Previous: Chapter 5 - Parser Implementation | Next: Chapter 7 - Two-Pass Assembly
Chapter 7: Two-Pass Assembly
In this chapter, we’ll implement the two-pass assembly process that transforms our AST into machine code.
Why Two Passes?
Consider this program:
jmp end
nop
end:
rts
When we reach jmp end, we need to know the address of end. But we haven’t seen end yet! This is the forward reference problem.
The solution is two passes:
- Pass 1: Collect all labels and calculate their addresses
- Pass 2: Generate code using the complete symbol table
The Assembler Structure
#![allow(unused)]
fn main() {
pub struct Assembler {
symbols: SymbolTable,
current_address: u16,
origin: u16,
output: Vec<u8>,
errors: Vec<CodeGenError>,
current_file: Option<String>,
}
impl Assembler {
pub fn new() -> Self {
Self {
symbols: SymbolTable::new(),
current_address: 0,
origin: 0,
output: Vec::new(),
errors: Vec::new(),
current_file: None,
}
}
}
}
The Main Assemble Function
#![allow(unused)]
fn main() {
pub fn assemble(&mut self, program: &Program) -> Result<Vec<u8>, AssemblerError> {
self.current_file = program.source_file.clone();
// Pass 1: Collect symbols
self.pass1(program)?;
// Pass 2: Generate code
self.pass2(program)?;
if !self.errors.is_empty() {
return Err(AssemblerError::Multiple(
self.errors.iter().cloned().map(AssemblerError::CodeGen).collect(),
));
}
Ok(std::mem::take(&mut self.output))
}
}
Pass 1: Symbol Collection
In Pass 1, we walk through the program and:
- Record label addresses
- Process constants from
.equ - Calculate instruction sizes to track the current address
#![allow(unused)]
fn main() {
fn pass1(&mut self, program: &Program) -> Result<(), AssemblerError> {
self.current_address = self.origin;
for stmt in &program.statements {
match stmt {
Statement::Label(label) => {
self.pass1_label(label)?;
}
Statement::Instruction(instr) => {
self.pass1_instruction(instr)?;
}
Statement::Directive(dir) => {
self.pass1_directive(dir)?;
}
}
}
Ok(())

[Goal 1]: Summarize the two-pass assembly chapter in two sentences.
[Goal 2]: List every field declared in the Assembler struct in the two-pass assembly chapter, with its type.

(Records excerpted from a collection)
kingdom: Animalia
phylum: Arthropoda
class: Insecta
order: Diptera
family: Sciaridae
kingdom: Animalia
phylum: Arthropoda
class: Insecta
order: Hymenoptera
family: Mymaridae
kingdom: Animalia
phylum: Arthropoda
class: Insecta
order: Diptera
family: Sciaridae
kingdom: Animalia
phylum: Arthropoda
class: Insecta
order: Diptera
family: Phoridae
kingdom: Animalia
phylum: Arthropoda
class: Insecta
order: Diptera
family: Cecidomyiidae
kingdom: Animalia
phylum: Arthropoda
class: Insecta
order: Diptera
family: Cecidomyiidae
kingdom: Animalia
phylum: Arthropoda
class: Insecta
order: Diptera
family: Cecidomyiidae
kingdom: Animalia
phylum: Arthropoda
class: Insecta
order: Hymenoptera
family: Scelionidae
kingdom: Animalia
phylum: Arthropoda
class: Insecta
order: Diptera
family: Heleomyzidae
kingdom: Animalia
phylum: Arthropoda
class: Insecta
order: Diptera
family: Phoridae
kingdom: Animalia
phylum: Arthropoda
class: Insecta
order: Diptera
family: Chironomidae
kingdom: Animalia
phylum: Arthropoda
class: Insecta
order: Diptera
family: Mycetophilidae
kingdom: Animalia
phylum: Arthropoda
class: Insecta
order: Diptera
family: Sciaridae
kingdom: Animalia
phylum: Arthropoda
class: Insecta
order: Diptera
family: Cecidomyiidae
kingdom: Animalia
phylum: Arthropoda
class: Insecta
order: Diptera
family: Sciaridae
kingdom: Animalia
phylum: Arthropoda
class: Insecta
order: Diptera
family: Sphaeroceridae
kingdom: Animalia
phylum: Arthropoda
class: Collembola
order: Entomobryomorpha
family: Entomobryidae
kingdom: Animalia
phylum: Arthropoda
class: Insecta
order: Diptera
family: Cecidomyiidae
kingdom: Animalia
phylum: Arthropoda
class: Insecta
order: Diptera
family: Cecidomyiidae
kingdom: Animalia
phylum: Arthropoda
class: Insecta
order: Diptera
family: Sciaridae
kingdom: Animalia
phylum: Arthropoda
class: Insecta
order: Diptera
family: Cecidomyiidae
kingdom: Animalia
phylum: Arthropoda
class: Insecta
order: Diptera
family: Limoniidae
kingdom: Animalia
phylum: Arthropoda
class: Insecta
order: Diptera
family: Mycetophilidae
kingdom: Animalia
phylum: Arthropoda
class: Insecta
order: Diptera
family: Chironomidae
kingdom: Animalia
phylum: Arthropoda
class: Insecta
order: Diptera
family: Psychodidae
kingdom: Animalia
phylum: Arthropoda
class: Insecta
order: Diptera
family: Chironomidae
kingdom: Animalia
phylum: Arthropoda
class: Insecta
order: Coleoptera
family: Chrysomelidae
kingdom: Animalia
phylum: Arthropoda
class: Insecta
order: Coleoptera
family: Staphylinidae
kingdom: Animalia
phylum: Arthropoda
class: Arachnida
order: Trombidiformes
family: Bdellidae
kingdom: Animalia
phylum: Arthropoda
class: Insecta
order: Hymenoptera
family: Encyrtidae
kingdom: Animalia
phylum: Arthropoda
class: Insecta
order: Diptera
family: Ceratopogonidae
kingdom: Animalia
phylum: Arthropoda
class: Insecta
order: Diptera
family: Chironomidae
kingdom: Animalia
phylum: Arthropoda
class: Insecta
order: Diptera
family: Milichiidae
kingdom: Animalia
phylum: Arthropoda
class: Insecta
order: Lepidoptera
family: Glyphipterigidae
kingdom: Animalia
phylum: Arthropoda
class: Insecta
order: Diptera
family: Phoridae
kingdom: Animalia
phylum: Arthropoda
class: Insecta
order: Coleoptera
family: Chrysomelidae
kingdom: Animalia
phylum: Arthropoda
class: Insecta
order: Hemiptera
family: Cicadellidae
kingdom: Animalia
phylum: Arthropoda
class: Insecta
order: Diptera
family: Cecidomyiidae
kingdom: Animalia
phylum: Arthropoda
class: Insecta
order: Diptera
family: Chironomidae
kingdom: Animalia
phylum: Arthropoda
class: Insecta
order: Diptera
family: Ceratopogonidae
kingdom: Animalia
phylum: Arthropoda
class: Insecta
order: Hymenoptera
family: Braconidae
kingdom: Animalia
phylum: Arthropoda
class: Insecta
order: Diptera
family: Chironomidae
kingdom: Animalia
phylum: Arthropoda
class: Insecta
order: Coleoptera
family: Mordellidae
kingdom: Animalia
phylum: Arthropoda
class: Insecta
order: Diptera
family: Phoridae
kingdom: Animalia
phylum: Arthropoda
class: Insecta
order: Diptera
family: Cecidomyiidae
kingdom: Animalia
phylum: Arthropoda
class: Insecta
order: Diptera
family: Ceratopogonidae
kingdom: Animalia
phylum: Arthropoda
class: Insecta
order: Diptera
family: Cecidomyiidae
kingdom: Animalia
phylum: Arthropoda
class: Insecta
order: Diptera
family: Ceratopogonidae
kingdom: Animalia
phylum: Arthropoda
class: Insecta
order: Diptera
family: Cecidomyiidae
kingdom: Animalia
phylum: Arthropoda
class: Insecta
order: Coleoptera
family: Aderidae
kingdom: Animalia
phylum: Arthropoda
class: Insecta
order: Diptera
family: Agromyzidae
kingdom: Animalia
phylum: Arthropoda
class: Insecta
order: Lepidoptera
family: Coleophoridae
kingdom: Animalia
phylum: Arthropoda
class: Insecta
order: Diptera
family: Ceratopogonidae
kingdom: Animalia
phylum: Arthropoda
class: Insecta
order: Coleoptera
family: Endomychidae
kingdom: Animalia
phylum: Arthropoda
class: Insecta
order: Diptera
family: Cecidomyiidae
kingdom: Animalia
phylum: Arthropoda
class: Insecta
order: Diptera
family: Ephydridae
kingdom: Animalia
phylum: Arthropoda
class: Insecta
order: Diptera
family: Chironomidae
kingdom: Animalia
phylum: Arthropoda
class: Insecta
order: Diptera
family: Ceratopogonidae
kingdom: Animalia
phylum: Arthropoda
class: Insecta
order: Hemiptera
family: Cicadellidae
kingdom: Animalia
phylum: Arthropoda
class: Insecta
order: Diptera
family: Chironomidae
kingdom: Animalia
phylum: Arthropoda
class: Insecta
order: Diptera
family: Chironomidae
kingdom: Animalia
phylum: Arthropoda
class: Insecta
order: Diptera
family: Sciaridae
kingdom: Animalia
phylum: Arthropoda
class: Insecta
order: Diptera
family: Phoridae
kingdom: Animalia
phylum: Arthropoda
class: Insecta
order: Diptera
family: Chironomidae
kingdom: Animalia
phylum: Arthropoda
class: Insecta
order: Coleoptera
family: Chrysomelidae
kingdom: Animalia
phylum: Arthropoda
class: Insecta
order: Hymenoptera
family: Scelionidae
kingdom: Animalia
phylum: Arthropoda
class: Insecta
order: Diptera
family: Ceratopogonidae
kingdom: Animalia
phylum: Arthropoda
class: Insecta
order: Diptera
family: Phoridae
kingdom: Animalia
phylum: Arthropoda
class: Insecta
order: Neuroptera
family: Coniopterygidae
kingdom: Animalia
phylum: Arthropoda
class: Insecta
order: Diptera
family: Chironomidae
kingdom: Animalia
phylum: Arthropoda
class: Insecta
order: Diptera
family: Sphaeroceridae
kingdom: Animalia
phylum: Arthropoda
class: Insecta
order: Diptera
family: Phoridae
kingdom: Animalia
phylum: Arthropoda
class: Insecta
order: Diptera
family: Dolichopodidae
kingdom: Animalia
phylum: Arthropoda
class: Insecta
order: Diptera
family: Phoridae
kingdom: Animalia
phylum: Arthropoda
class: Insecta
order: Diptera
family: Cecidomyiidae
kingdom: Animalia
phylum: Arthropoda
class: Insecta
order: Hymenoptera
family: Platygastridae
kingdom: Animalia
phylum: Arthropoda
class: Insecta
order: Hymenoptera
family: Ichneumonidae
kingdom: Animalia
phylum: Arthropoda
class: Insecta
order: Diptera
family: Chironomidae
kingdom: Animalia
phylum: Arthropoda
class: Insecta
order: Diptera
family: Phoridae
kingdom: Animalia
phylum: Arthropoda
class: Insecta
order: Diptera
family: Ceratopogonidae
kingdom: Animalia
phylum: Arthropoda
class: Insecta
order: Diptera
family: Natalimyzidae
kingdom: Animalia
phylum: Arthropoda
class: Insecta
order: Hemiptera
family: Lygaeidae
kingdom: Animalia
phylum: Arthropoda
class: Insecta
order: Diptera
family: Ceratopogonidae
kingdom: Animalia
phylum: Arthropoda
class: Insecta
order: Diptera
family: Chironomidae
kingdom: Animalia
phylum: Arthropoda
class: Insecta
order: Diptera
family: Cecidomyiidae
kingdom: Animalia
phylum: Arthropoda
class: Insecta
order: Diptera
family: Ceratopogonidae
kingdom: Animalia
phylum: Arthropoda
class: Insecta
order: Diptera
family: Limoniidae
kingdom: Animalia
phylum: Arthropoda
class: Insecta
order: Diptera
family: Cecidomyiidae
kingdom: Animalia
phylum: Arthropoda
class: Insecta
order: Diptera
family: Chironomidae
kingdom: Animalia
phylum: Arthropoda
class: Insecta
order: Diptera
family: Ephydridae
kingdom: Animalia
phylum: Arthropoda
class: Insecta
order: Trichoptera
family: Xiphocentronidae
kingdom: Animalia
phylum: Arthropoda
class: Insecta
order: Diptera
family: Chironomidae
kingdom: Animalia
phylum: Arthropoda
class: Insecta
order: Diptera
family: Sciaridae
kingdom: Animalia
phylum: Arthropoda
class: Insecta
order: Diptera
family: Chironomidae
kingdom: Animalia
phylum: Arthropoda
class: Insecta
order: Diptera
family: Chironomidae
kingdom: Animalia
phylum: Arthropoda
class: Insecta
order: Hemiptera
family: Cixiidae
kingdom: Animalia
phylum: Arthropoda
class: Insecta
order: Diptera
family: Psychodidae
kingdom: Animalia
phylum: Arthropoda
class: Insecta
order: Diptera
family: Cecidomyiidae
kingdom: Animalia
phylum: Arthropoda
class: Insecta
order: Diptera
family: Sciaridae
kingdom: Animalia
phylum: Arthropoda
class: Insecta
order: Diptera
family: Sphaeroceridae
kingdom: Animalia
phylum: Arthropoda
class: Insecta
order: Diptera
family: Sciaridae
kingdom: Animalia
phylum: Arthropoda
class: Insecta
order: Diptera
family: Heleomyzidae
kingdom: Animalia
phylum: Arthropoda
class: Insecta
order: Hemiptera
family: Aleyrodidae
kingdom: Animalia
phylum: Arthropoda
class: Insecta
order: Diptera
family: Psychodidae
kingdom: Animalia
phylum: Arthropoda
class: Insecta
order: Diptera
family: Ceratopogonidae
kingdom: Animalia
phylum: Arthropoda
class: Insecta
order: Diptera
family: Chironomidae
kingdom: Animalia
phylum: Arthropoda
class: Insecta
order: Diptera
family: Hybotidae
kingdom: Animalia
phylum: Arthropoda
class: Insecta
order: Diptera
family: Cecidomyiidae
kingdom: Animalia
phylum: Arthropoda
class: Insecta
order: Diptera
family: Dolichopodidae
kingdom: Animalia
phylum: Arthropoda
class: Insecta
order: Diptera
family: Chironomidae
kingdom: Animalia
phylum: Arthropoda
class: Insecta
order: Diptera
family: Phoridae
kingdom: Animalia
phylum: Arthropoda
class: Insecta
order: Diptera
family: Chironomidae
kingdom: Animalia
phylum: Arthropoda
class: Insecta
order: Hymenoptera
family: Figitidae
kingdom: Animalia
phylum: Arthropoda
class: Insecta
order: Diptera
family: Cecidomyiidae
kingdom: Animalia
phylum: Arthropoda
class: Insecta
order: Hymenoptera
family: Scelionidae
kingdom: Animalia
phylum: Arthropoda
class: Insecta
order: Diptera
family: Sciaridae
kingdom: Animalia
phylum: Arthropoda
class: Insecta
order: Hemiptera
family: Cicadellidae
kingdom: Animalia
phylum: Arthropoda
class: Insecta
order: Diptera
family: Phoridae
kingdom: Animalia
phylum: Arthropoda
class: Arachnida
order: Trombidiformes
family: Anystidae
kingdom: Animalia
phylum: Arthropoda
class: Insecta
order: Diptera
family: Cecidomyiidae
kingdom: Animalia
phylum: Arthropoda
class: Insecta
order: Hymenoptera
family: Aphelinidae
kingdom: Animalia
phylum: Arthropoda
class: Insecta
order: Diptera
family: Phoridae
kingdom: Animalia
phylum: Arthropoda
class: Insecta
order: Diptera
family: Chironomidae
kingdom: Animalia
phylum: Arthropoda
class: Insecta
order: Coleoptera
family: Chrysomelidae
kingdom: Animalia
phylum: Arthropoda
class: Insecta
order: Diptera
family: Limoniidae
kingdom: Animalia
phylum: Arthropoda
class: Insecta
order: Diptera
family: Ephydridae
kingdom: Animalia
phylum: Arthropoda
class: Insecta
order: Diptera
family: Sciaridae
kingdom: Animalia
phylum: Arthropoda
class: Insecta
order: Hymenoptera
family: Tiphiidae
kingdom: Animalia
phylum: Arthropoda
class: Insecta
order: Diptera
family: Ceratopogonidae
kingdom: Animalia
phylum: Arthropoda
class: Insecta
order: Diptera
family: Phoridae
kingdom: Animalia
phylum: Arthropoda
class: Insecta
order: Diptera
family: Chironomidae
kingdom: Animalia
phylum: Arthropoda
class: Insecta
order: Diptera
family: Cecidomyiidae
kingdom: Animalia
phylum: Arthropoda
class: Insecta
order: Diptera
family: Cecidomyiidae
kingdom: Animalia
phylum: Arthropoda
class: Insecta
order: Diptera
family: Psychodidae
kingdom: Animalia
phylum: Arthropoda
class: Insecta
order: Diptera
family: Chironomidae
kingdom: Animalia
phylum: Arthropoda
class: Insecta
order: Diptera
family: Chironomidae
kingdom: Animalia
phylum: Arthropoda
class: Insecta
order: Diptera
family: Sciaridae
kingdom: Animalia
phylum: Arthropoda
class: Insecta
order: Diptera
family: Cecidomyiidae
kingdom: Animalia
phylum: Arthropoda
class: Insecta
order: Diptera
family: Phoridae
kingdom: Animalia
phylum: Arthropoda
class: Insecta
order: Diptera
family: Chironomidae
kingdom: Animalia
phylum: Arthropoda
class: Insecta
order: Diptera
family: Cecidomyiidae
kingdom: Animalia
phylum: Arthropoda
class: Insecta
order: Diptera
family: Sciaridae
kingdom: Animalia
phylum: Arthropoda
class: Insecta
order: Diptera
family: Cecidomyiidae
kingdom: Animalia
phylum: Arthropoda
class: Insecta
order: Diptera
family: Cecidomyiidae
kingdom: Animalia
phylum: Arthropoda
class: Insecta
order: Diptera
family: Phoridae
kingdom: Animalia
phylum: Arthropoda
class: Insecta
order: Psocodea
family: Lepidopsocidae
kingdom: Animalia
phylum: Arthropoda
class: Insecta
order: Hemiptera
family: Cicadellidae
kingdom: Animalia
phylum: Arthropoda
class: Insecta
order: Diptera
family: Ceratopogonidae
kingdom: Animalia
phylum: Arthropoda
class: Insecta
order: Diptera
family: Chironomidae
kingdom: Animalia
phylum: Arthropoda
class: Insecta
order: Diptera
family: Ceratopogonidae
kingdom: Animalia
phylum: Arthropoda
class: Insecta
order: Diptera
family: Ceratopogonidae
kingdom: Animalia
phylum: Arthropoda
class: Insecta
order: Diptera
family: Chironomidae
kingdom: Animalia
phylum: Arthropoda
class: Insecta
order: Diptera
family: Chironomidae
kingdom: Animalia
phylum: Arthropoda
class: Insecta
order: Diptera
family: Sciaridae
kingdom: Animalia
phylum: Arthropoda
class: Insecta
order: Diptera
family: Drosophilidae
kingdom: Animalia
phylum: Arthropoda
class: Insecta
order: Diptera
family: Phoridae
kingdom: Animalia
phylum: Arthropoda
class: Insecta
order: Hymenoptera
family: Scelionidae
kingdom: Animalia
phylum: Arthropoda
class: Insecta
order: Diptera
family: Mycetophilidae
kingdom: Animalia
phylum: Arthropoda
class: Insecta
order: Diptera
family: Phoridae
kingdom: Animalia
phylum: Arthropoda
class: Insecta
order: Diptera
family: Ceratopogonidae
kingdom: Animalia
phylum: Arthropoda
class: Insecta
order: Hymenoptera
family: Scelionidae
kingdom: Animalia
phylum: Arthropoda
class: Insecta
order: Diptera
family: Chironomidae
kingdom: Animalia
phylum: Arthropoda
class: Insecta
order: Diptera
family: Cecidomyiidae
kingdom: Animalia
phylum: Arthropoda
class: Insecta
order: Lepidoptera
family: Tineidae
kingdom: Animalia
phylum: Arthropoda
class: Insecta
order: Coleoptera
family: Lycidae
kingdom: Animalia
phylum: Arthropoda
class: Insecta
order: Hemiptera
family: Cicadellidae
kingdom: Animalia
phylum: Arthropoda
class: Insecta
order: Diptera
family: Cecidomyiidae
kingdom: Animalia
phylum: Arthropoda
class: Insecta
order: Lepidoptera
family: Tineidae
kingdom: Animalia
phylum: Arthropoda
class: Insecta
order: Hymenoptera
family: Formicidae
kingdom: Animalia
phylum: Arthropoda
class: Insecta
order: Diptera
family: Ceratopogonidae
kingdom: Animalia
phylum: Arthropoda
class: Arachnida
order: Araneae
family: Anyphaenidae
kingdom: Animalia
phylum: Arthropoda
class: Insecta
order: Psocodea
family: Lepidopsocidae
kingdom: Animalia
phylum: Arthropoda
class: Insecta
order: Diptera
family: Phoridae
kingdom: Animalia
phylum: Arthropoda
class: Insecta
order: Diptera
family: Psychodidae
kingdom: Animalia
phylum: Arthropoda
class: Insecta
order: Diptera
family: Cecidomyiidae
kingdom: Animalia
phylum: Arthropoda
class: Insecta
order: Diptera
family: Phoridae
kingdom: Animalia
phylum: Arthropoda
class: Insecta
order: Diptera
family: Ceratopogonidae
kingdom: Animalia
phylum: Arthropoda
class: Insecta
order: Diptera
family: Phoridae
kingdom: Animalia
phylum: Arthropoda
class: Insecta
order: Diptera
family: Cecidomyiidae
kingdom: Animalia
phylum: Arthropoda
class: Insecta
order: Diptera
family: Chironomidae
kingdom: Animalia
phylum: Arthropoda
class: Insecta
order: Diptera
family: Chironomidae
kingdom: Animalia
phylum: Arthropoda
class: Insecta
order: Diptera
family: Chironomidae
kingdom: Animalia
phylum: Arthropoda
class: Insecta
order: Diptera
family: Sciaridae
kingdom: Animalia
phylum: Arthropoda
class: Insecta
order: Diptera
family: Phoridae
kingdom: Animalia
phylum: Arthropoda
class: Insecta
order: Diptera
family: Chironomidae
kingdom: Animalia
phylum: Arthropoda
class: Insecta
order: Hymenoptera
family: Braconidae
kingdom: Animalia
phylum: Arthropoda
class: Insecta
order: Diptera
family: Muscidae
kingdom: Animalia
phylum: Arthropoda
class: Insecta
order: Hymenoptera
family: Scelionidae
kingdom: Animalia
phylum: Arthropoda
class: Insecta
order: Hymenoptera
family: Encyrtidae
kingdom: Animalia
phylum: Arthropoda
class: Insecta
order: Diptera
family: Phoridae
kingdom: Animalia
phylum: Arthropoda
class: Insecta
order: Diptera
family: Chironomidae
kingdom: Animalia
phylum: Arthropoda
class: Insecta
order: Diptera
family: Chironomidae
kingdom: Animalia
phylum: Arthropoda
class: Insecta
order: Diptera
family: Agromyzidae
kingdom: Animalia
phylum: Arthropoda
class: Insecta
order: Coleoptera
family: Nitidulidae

[Full output 1]: The chapter implements a two-pass assembly process that transforms the AST into machine code, which solves the forward reference problem that arises when an instruction such as jmp end needs the address of a label not yet seen. Pass 1 collects all labels and calculates their addresses, and Pass 2 generates code using the complete symbol table.

[Full output 2]:
- symbols: SymbolTable
- current_address: u16
- origin: u16
- output: Vec<u8>
- errors: Vec<CodeGenError>
- current_file: Option<String>